I just want to make sure we are on the same page here, so lets first
take a minute to clarify things:

With the FMRs you are using, the R_Key is broken to (at least) two
parts, the first one (say the "prefix") is unique and the second one
(say the lower XX "suffix" bits) are running counter which changes every
re-map of this fmr and wraps around at some point, such that the
consumer must issue an unmap on the fmr when this happens.
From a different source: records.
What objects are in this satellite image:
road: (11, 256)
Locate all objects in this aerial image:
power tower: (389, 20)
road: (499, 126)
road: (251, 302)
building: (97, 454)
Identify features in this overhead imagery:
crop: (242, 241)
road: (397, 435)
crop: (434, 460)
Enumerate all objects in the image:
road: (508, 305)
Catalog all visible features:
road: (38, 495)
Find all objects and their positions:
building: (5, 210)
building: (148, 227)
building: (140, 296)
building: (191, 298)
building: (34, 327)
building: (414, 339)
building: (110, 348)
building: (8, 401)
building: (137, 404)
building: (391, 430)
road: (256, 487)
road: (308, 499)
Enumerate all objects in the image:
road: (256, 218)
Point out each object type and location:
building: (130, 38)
With this at hand (and please let me know if you disagree or have
clarification questions), we have that:

(A) no two FMRs on the same HCA would be ever mapped to the same R_Key
(b/c of the "prefix")

(B) after some period at time a specific FMR would be mapped to an R_Key
which it was mapped to in the past. The core fmr pool code does a device
query and uses the max_map_per_fmr attribute to decide when to put an
FMR in the dirty list. On my MT25208 system I see that the value of  the
attribute is 0x7fff so after 32K remaps an unmap would take place and
then the fmr would be mapped to the same (sequence of) rkeys.

I have read the comments made by Rick and yourself over this thread, and 
I was not sure whether you think that other then the wrapping scheme I 
describe above same R_Key can be seen by the server twice.

> We could make this a little more robust I guess by also freeing MRs
> when the application asks for an invalidate. At least the mthca
> driver seems to generate unique R_Keys (the top bits of the R_Key
> are used as a kind of counter, so we'd really have to cycle through
> 4 billion MRs before getting the same R_Key).

its not 4 billion MRs but rather 32K remaps of the same MR

For example I failed to follow Olaf's comment that fair amount of code 
can be removed from the pool (which one the RDS or the IB core?) when 
taking the above paragraph into account.